I take it that Shanower is being extremely faithful to the book, because I get the impression that the included text was lifted almost verbatim. The results are not always ideal since the comic alternates between highly wordy panels that feel like pages from children's picture books, and silent panels where the art alone tells the story. These contrasting approaches stick out incongruously rather than flow seamlessly into one another. The more verbose panels take on the voice of an omniscient narrator who will often reinforce what the art is already showing. This makes the sudden quiet of the other panels seem a bit odd. Something also seems to have been lost during the paring-down process of the text for the comic, because the dialogue often sounds dry.
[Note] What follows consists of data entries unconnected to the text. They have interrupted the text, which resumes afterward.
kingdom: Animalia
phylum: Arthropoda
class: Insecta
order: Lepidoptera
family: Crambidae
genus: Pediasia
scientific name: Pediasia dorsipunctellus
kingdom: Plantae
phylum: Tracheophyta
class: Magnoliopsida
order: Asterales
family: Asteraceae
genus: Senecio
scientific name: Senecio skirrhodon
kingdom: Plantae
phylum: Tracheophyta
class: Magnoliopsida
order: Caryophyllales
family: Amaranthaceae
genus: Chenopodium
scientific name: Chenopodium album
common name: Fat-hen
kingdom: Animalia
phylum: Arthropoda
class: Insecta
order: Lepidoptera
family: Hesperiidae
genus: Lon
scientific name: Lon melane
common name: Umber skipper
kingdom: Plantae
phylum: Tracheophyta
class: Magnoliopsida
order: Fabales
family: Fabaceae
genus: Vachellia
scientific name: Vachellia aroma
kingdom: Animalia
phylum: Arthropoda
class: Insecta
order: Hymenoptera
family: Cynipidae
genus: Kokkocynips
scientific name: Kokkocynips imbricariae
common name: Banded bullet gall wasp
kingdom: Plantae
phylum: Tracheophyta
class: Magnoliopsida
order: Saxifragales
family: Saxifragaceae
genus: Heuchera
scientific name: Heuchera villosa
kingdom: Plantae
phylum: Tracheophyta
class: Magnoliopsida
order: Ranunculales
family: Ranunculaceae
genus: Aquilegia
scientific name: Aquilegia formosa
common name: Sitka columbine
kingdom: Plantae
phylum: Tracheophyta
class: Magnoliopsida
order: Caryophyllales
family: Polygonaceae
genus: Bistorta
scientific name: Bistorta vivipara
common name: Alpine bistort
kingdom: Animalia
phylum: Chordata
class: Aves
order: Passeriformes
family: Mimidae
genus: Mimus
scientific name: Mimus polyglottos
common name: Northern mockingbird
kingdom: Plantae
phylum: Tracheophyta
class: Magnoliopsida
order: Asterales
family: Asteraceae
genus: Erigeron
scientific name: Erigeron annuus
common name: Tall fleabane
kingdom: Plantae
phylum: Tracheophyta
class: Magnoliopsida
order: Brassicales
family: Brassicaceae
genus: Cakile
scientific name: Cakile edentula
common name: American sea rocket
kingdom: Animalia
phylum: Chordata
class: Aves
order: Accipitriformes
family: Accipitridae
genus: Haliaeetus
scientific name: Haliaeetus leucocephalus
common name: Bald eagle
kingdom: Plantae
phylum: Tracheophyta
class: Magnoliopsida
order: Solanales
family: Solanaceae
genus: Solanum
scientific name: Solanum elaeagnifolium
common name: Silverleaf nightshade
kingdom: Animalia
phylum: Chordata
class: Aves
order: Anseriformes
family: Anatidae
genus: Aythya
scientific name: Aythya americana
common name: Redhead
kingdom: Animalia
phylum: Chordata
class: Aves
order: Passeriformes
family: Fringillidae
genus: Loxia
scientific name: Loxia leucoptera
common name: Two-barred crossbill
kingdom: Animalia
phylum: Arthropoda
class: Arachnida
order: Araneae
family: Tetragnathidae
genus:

This contrasts with the more lively portrayals within the panels. Rather than complimenting the art, the text often seems to be wanting to set the pace and overall tone. But the result is that certain actions or key moments feel understated, or even completely lost, when they could have been illustrated for greater visual impact. Perhaps a looser wording of the text would have served the comic better.
Obviously, I can't just recommend an adaptation over the source material. And I'm loathe to turn young people away from any valuable work that could inspire longform reading. But whatever quibbles I may have, they aren't enough to disregard the efforts put into the book. This is no doubt a labor of love, especially for Shanower. The art alone is worth the price of the comic. And for those already familiar with Baum's original text, or the 1939 film, it's an alternative worthy of consideration. It might even change how some people imagine Oz.
On a completely unrelated note, this post marks three years to the day I started this word blog. Yay for me. Not that I'm an exceedingly brilliant writer by any stretch of the imagination. But I'd like to think I've improved since my first post. Yeah, I know - just keep telling yourself that buddy.